ANOTHER BACKWARD STEP
Opening Prayer
Amazing God, You are rich in mercy and lavish in Your care of me. I lift my whole being in praise to Your great name.
Read GENESIS 16
Hagar and Ishmael
16 Now Sarai, Abram’s wife, had borne him no children. But she had an Egyptian slave named Hagar; 2 so she said to Abram, “The Lord has kept me from having children. Go, sleep with my slave; perhaps I can build a family through her.”
Abram agreed to what Sarai said. 3 So after Abram had been living in Canaan ten years, Sarai his wife took her Egyptian slave Hagar and gave her to her husband to be his wife. 4 He slept with Hagar, and she conceived.
When she knew she was pregnant, she began to despise her mistress. 5 Then Sarai said to Abram, “You are responsible for the wrong I am suffering. I put my slave in your arms, and now that she knows she is pregnant, she despises me. May the Lord judge between you and me.”

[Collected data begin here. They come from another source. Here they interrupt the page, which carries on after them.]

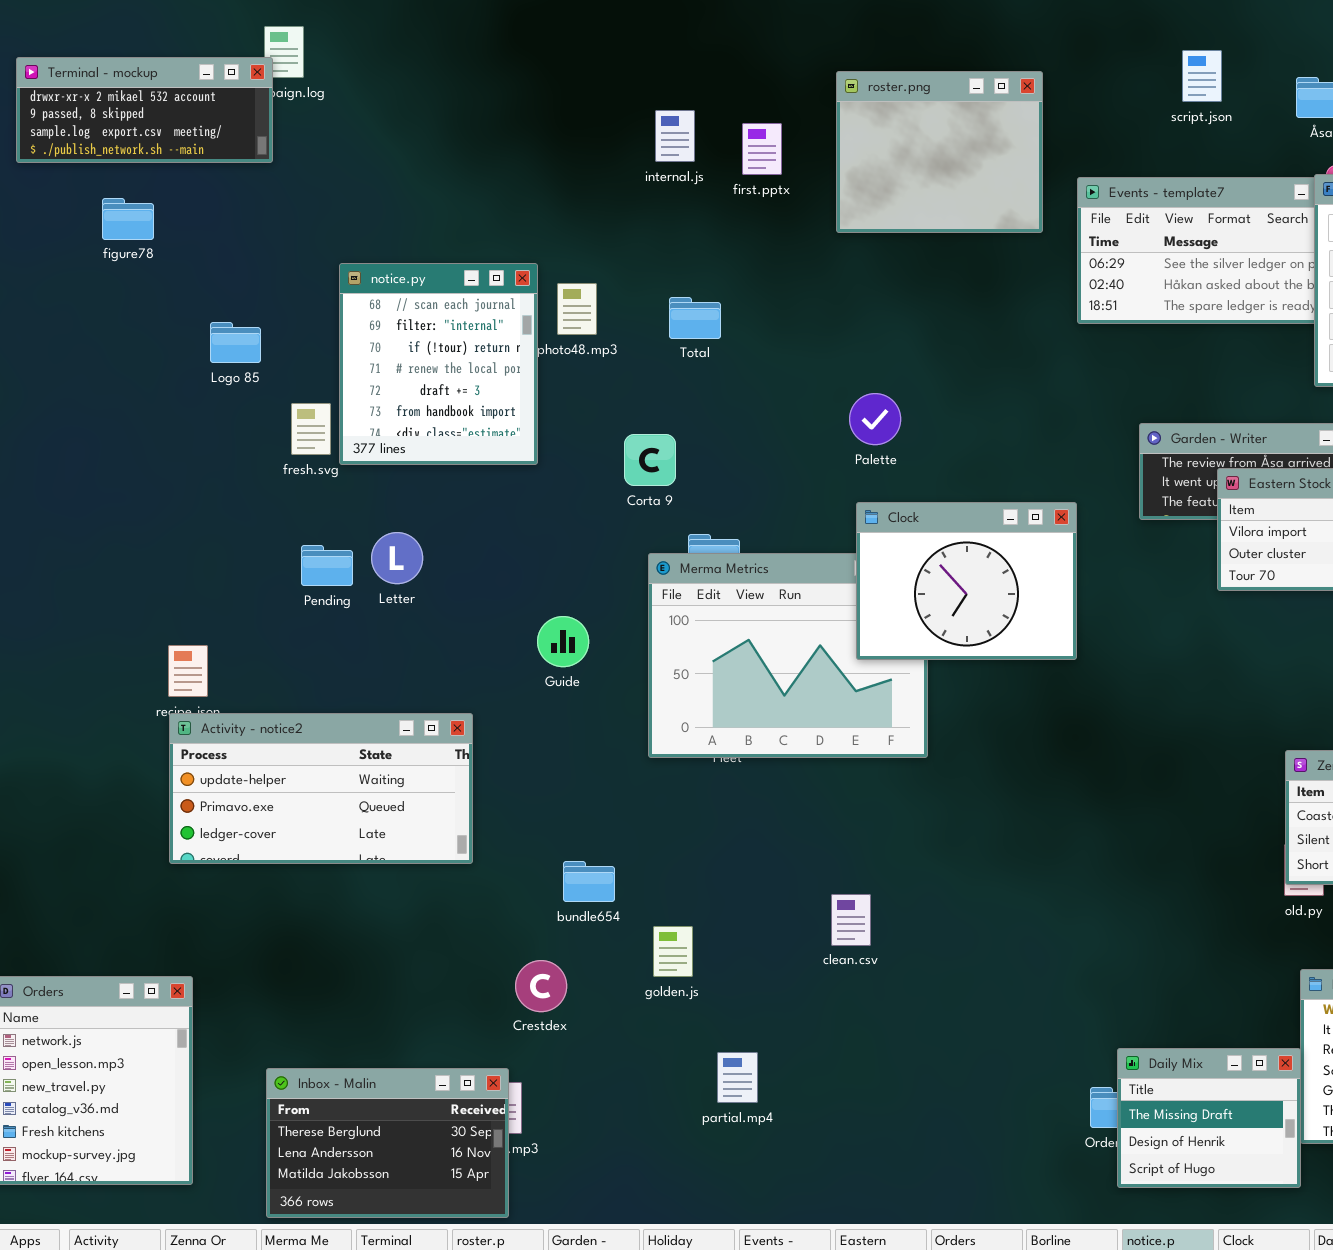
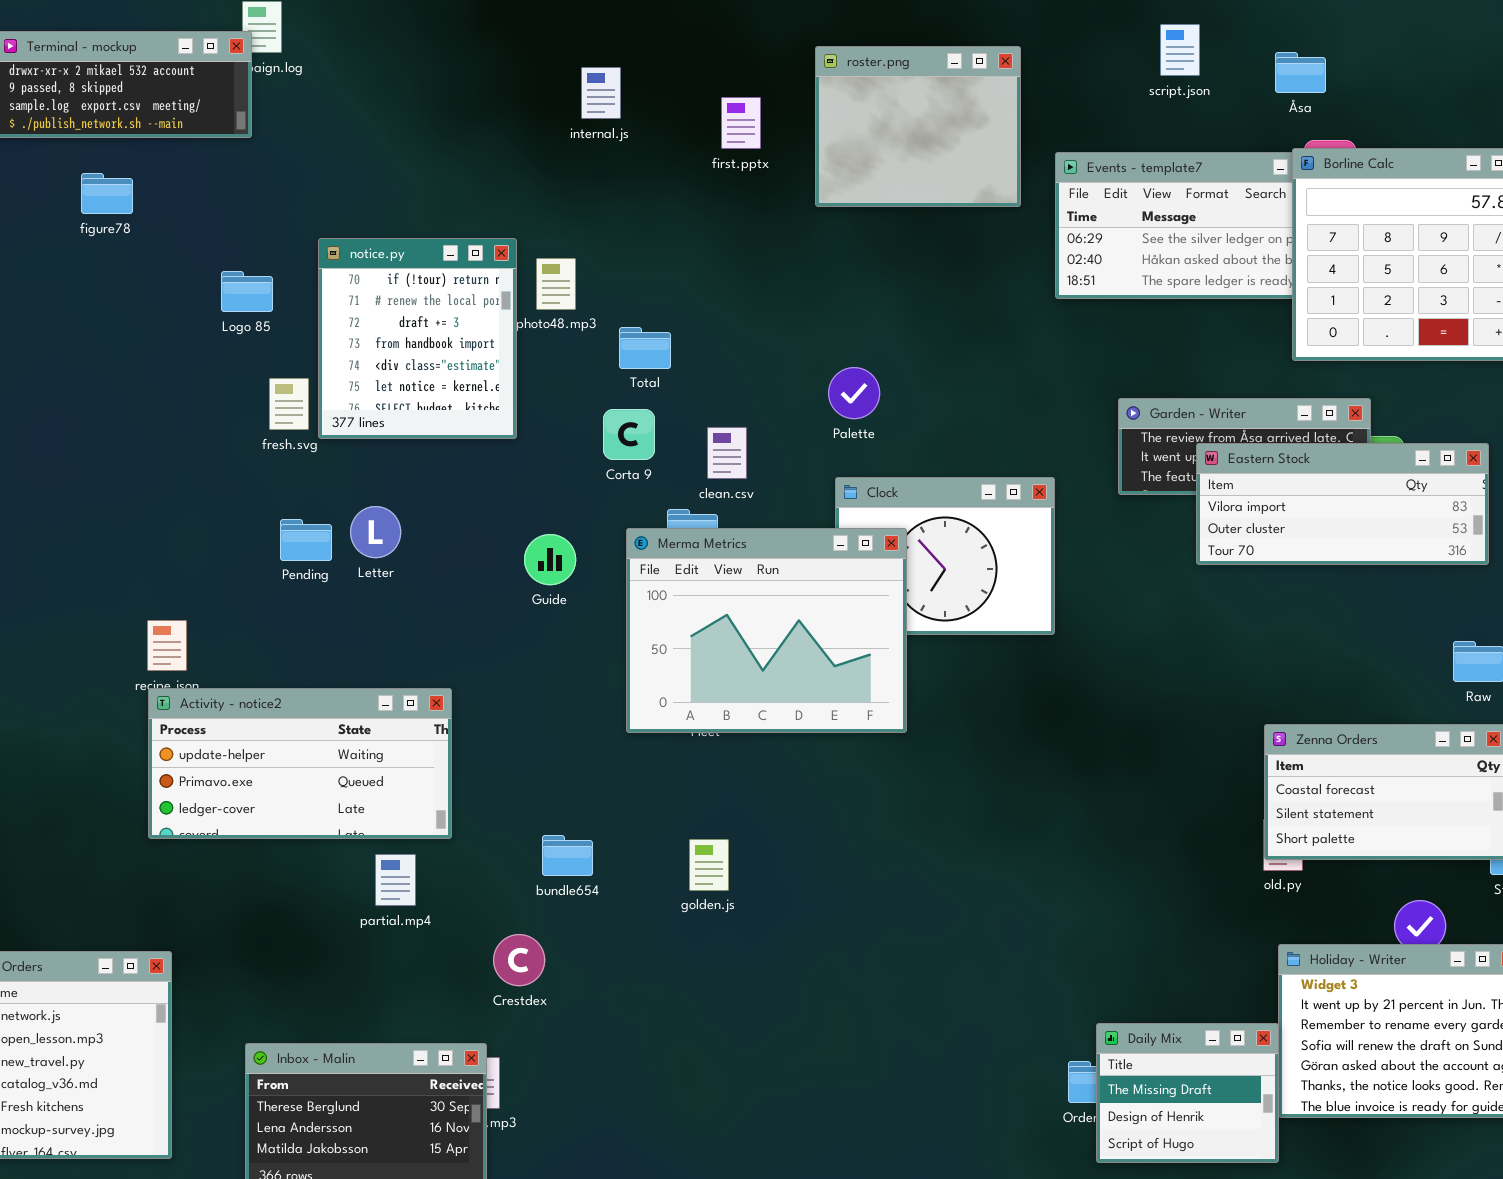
internal.js: [655,110,695,162] -> [581,67,621,119], moved
notice.py: [339,263,538,465] -> [318,238,517,439], scrolled down 2 rows
Total: [669,297,721,339] -> [619,327,671,369], moved
Logo 85: [210,322,261,363] -> [221,271,273,312], moved
Merma Metrics: [648,553,928,758] -> [626,528,907,733], raised
Guide: [537,616,589,667] -> [524,534,576,585], moved
clean.csv: [831,894,871,946] -> [707,427,747,479], moved
golden.js: [653,926,693,977] -> [689,839,729,891], moved
partial.mp4: [717,1052,758,1103] -> [375,854,416,906], moved

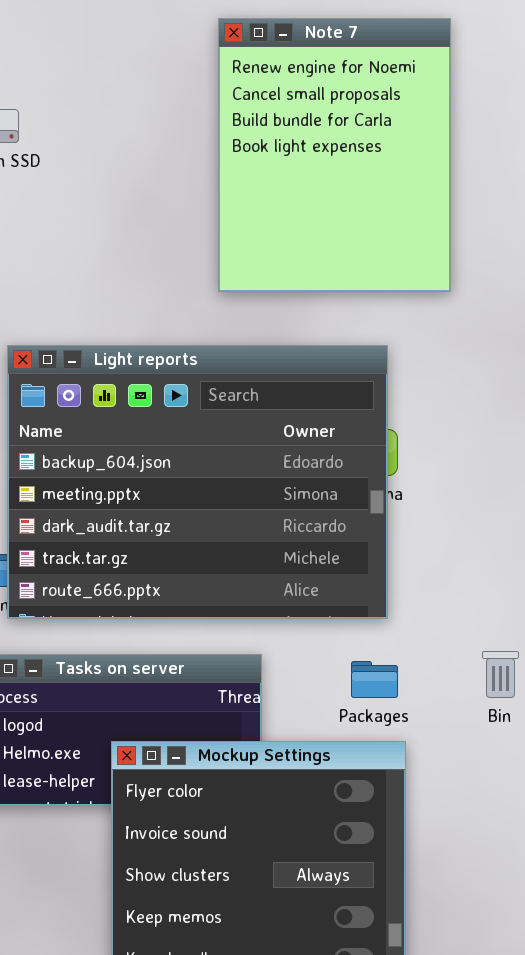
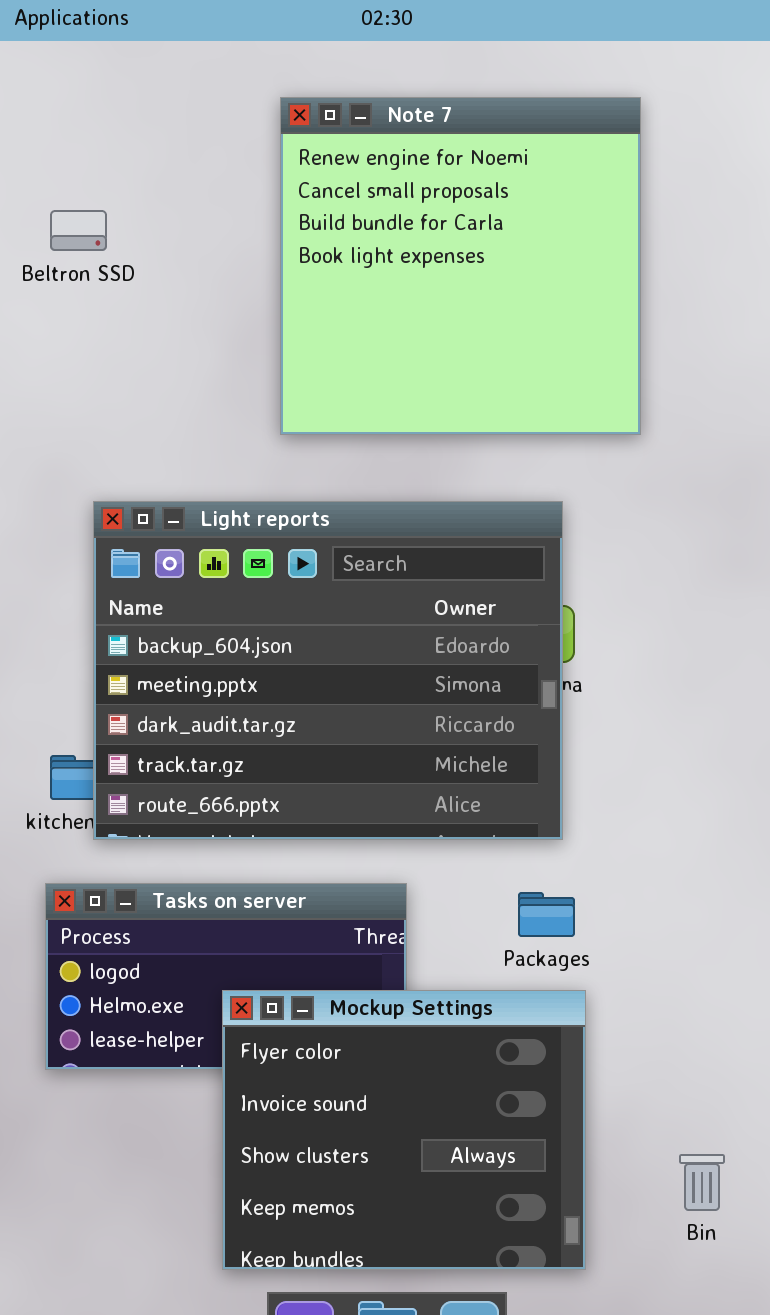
Note 7: [218,18,451,292] -> [280,97,641,435], resized
Bin: [482,651,519,698] -> [679,1154,725,1211], moved

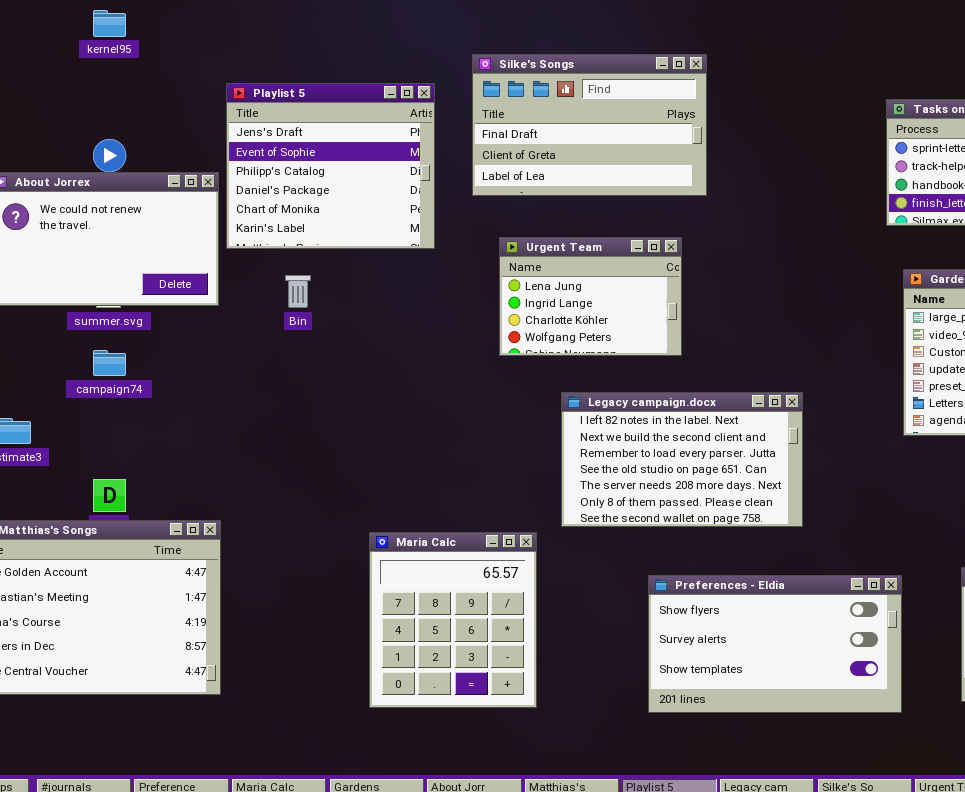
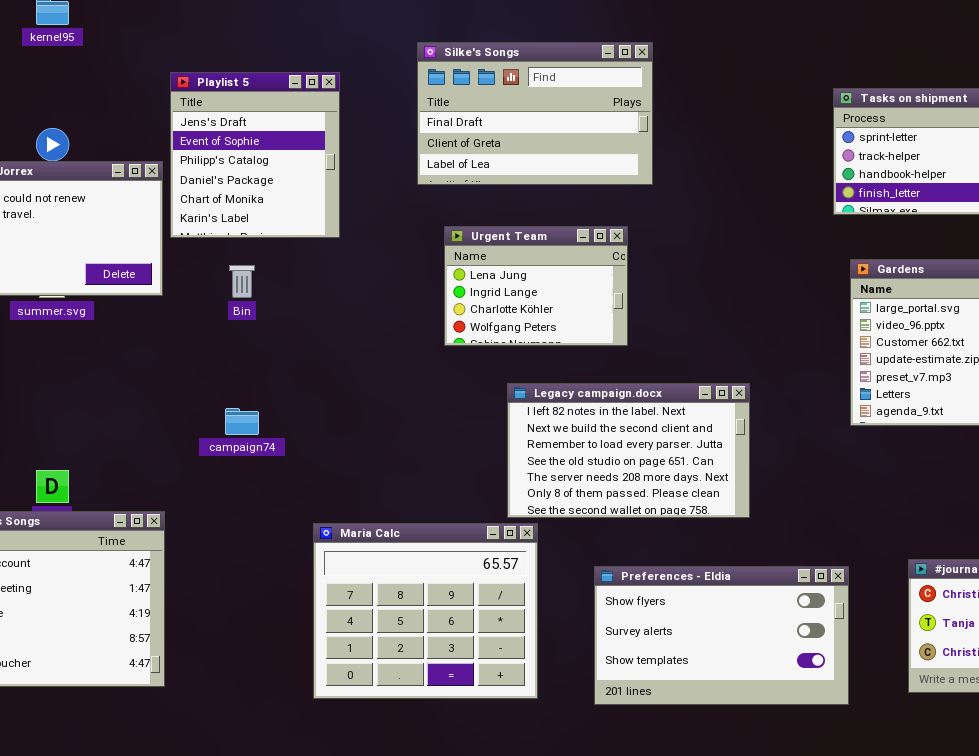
Playlist 5: [226,83,435,249] -> [170,72,340,238], resized
campaign74: [93,350,126,376] -> [225,408,259,435], moved
Maria Calc: [369,532,537,708] -> [313,523,538,699], resized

6 “Your slave is in your hands,” Abram said. “Do with her whatever you think best.” Then Sarai mistreated Hagar; so she fled from her.
7 The angel of the Lord found Hagar near a spring in the desert; it was the spring that is beside the road to Shur. 8 And he said, “Hagar, slave of Sarai, where have you come from, and where are you going?”
“I’m running away from my mistress Sarai,” she answered.
9 Then the angel of the Lord told her, “Go back to your mistress and submit to her.” 10 The angel added, “I will increase your descendants so much that they will be too numerous to count.”
11 The angel of the Lord also said to her:
“You are now pregnant
and you will give birth to a son.
You shall name him Ishmael,[a]
for the Lord has heard of your misery.
12 He will be a wild donkey of a man;
his hand will be against everyone
and everyone’s hand against him,
and he will live in hostility
toward[b] all his brothers.”
13 She gave this name to the Lord who spoke to her: “You are the God who sees me,” for she said, “I have now seen[c] the One who sees me.” 14 That is why the well was called Beer Lahai Roi[d]; it is still there, between Kadesh and Bered.
15 So Hagar bore Abram a son, and Abram gave the name Ishmael to the son she had borne. 16 Abram was eighty-six years old when Hagar bore him Ishmael.
Footnotes
- Genesis 16:11 Ishmael means God hears.
- Genesis 16:12 Or live to the east / of
- Genesis 16:13 Or seen the back of
- Genesis 16:14 Beer Lahai Roi means well of the Living One who sees me.
New International Version (NIV)Holy Bible, New International Version®, NIV® Copyright ©1973, 1978, 1984, 2011 by Biblica, Inc.® Used by permission. All rights reserved worldwide.
Meditate
Whoops! Great blessings can be followed by sudden downturns. May God help us to find a steady rhythm in our spiritual lives.
Think Further
What a roller-coaster ride this is! We rose to the highest point in the previous chapter, only to find ourselves hurtling downward as the result of yet another attempt to do God’s work for him. This time it is Sarai who takes the initiative in a desperate attempt to overcome the problem of childlessness. The text passes no moral judgment on her action, since what she proposes was culturally acceptable at the time, but the consequences are disastrous for all concerned – especially for the Egyptian slave girl, Hagar, whose tragic plight is central to the story.
We have said that families, while foundational to human society, are not romanticized in the Bible – and that is very evident here. Sarai’s proposal, to which Abram meekly agrees (in complete contrast to his bold questioning of God), unleashes unexpected emotions, jealousies, and ten-sions, resulting in the expulsion of Hagar and her son. There is a kind of restoration, but it is desperately one-sided, and the tensions in this extended family will bubble away before breaking out again following the birth of Isaac.1
The story of Hagar is full of ironies because her weeping is heard by God who rescues her from death, anticipating the plight to befall Abram’s descendants by Sarai, when they later cry out in distress as slaves in Egypt. The tragedy of Hagar reminds us of the desperate struggle of so many women today in a world that can be harsh and cruel to people on the margins.
Apply
Pray for women whose lives have been blighted by Hagar-like tragedies today and ask for a world in which prejudice and slavery of all kinds are eliminated.
Closing prayer
Loving Heavenly Father, life in our world can be so complicated. We remember women who are in distressing situations like Hagar. We pray for Your intervention in their lives, either directly or through the love and care of Your servants. Thank You, Lord.